The truth is, the whole issue is not as simple as the green machine would have us believe. Yes, there is some evidence that things are changing, but there is also a host of evidence that this could well be just part of the natural cycle of things and far less man-made than we have been led to believe. For example, you might remember recent reports by 'experts' that the Antarctic ice sheet is melting on an unprecedented scale and that as a result we are likely to suffer catastrophic sea level rises of up to six metres by the year 2100. Only last week the Australian Environment Minister Peter Garrett echoed this, insisting that global warming was causing ice losses throughout Antarctica. "I don't think there's any doubt it is contributing to what we've seen both on the Wilkins shelf and more generally in Antarctica," he said.

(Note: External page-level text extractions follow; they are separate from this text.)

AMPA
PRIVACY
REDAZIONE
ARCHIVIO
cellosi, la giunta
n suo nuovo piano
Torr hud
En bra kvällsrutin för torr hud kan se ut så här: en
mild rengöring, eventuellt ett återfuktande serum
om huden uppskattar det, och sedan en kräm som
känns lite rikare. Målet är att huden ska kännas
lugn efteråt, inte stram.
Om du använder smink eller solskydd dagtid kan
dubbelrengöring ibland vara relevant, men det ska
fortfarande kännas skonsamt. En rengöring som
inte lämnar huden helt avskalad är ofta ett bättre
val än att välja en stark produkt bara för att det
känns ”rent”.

Unfortunately, he's a politican; and what you won't have heard about is the other information recently released by the Head of the Australian Antarctic Division's Glaciology Program, Ian Allinson. He reports that sea ice losses in west Antarctica over the past 30 years have been more than offset by ice increases in the Ross Sea region, just one sector of east Antarctica. "Sea ice conditions have remained stable in Antarctica generally," Dr Allison says. He also says there is no evidence of significant change in the mass of ice shelves in east Antarctica nor any indication that its ice cap was melting. "The only significant calvings [icebergs breaking away] in Antarctica have been in the west," he said. And he says that even those might not be unusual. "Ice shelves in general have episodic carvings and there can be large icebergs breaking off - I'm talking 100km or 200km long - every 10 or 20 or 50 years."
Interesting eh?
Ice core drilling off Australia's Davis Station in East Antarctica by the Antarctic Climate and Ecosystems Co-Operative Research Centre shows that last year, the ice had a maximum thickness of 1.89m, its densest in 10 years. The average thickness of the ice at Davis from the 1950s until now is 1.67m.

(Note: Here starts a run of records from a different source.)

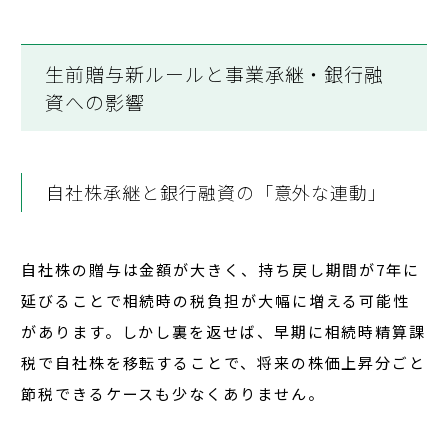
生前贈与新ルールと事業承継・銀行融
資への影響
自社株承継と銀行融資の「意外な連動」
自社株の贈与は金額が大きく、持ち戻し期間が7年に
延びることで
相続時の税負担が大幅に増える可能性
があります。しかし裏を返せば、早期に相続時精算課
税で自社株を移転することで、
将来の株価上昇分ごと
節税できる
ケースも少なくありません。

Want more? A paper to be published soon by the British Antarctic Survey in the journal Geophysical Research Letters is expected to confirm that over the past 30 years, the area of sea ice around the continent has expanded. And let's not forget the Scientific Committee on Antarctic Research's report, prepared for last week's Antarctic Treaty meeting in Washington, which noted the South Pole has experienced "significant cooling in recent decades". How come they never mentioned that bit on the news?
The reality is, the whole global warming question is not as simple as it's made out to be and there is a wealth of information that doesn't fit in with today's political and social agenda so it's simply not reported. We need to be careful not to blindly swallow everything the 'experts' tell us, because the facts show that sometimes what they're telling us isn't science - it's propaganda.